There are the steps I followed to get the results below.
  1. Capture the image. I built a copy setup to use my digital camera to capture the highest quality of these old prints. This gave better results than a scanner, as it allowed me to capture prints of almost any size, as well as change the angle and direction of light as needed. Most of these were captured at 85mm or 135mm at f/8. For additional information on this setup, check out this thread.
  2. Capture additional angles. For any prints on textured paper or any significant damage, capturing multiple images to stack while rotating the print makes it easier to reduce or eliminate the texture in postprocessing. This is because the highlights and shadow of each bump will be in a different place in each capture, providing more data to work with. I typically photograph with the print straight, then rotate it 10-15 degrees in each direction, then rotate the print and camera 90 degrees and repeat. Depending on the print, I will take between 6-10 captures.
  3. Adjust the white balance. After bringing the images into Lightroom, I like to start with a consistent white balance, even if it has to be adjusted later as part of color corrections. This is especially important when stacking multiple shots of the same print.
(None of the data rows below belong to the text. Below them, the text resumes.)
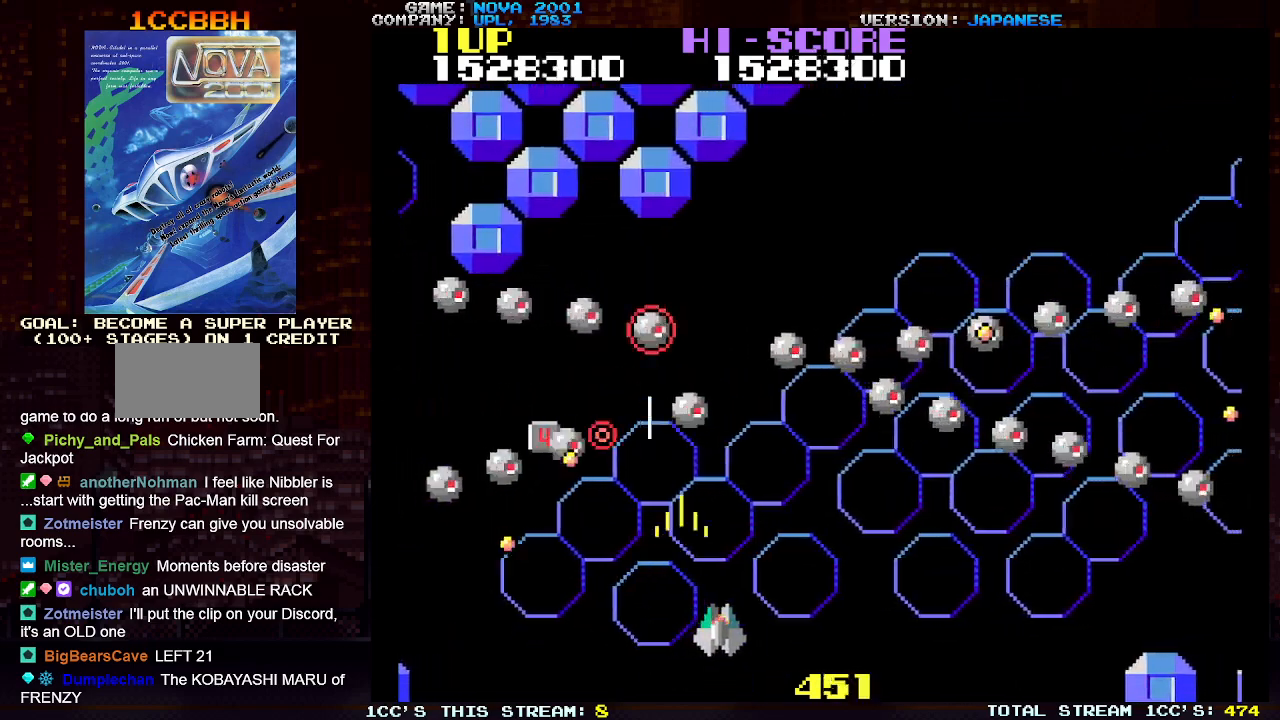
{"buttons": ["SQUARE", "TRIANGLE"], "left_stick": "right", "events": [[67, "SQUARE", "up"], [150, "SQUARE", "down"], [233, "SQUARE", "up"], [300, "SQUARE", "down"], [400, "SQUARE", "up"], [467, "SQUARE", "down"]]}
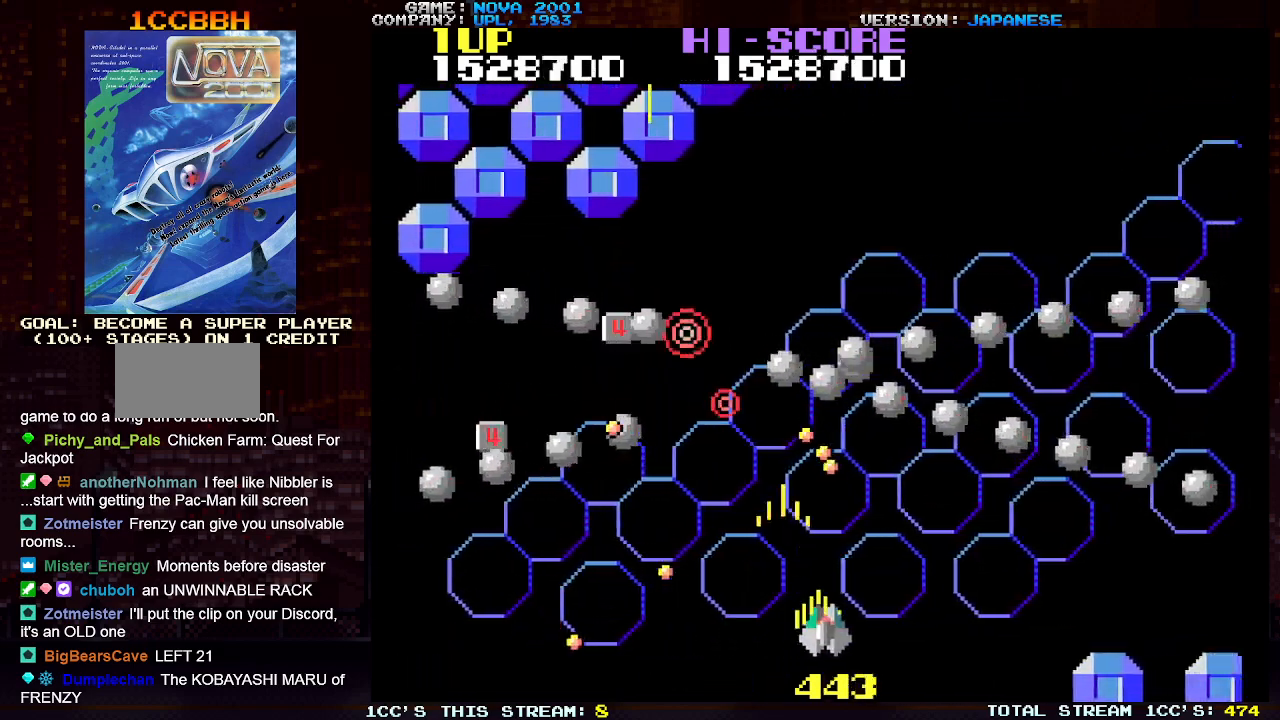
{"buttons": ["SQUARE", "TRIANGLE"], "left_stick": "up", "events": [[67, "SQUARE", "up"], [133, "SQUARE", "down"], [217, "SQUARE", "up"], [283, "SQUARE", "down"], [383, "SQUARE", "up"], [433, "SQUARE", "down"], [467, "left_stick", "up"]]}
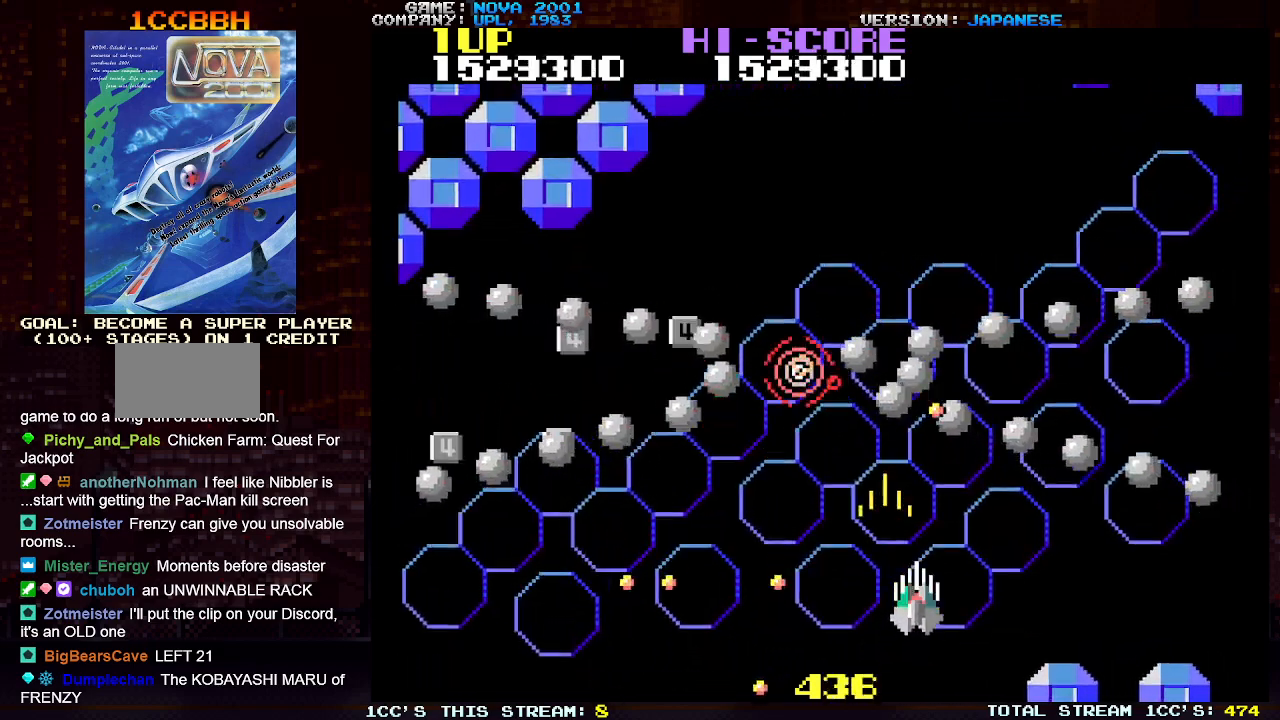
{"buttons": ["TRIANGLE"], "left_stick": "right", "events": [[33, "SQUARE", "up"], [50, "left_stick", "up-right"], [117, "SQUARE", "down"], [183, "SQUARE", "up"], [183, "left_stick", "right"], [267, "SQUARE", "down"], [350, "SQUARE", "up"], [433, "SQUARE", "down"], [500, "SQUARE", "up"]]}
I took a test shot with a white card (styrofoam plate) to get the correct white balance and set all images to use this setting.
  4. Eliminate or reduce texture in the print. I don't know why, but it seems like every photo from the 60s and 70s was printed on textured paper, which never scans well. Sometimes I wonder if I am making the same mistake when I order prints on luster paper (or coating), but that's another discussion. This method combines two techniques I've used before. In travel or landscape photography, I have used Photo Merge to combine multiple images of the same subject to remove undesired subjects from the scene (such as people). For nighttime starscapes and moon photography, I have used stacking and blend modes to increase sharpness and reduce noise. Both of those techniques seemed appropriate for this application and I think produced decent results. As a side note, I have tried other methods of reducing texture, including high pass filters and even FFT (fast Fourier transform) analysis, and the results were almost always worse, and often resulted in a blurred image to mask the texture.
    1. Open all captures of the same print in Photoshop as layers. Select all layers and use Edit > Auto Align to get them precisely aligned with each other. Sometimes I will need to rotate and crop the image and re-align them again to ensure they are aligned properly. It is important to confirm this layer by layer, since one misaligned layer can ruin the final image.
    2. Select all layers again and convert to Smart Object. Then select Layer > Smart Object > Stacking Mode > Median. The result should be a less noticeable texture in the image.
  5. Clean up the image. From here, I will create a new layer and spend some time with the spot healing brush. I like to do this step before any other postprocessing so if I want to go back and redo anything, I don't have to clean up the image all over again. This step is mostly to get rid of dust and dirt, scratches, and other debris or damage that may be in the original print.
  6. Duplicate and merge layers. Next, I will duplicate these layers and merge the copies into a new working layer. There's probably a better way to do this with smart objects, but this was a simple way to continue processing in a non-destructive way.
  7. Color correction. I have experimented with lots of different methods for recovering colors and contrast, and none of them seem to do a better job than Image > Auto Tone, Image > Auto Color, and various combinations of the two. Sometimes one of them produces near-perfect results, while other times you get what you get. I found that doing a layer with each correction and changing the opacity of the top layer can sometimes help too. I just go with whichever looks best.
  8. Finish processing in Lightroom. Lastly, I bring it back into Lightroom to finish processing. Any tweaks to white balance and tint can be done here, including adjustments in the HSL panel to correct any obvious color casts. I tend to not touch contrast until the end - sometimes a little more is nice, other times it may need to be reduced depending on how auto color/tone processed the image. Often I need to pull back on highlights to reveal a bit more detail, and the dehaze tool can be helpful in enhancing some of the colors, but also seems to require a slight boost to shadows to counter the darkening that results.
That's about it. Some of these turned out well, while others are beyond my skills. I included some examples below, and am always open to suggestions for improvement, and new techniques that may yield better results.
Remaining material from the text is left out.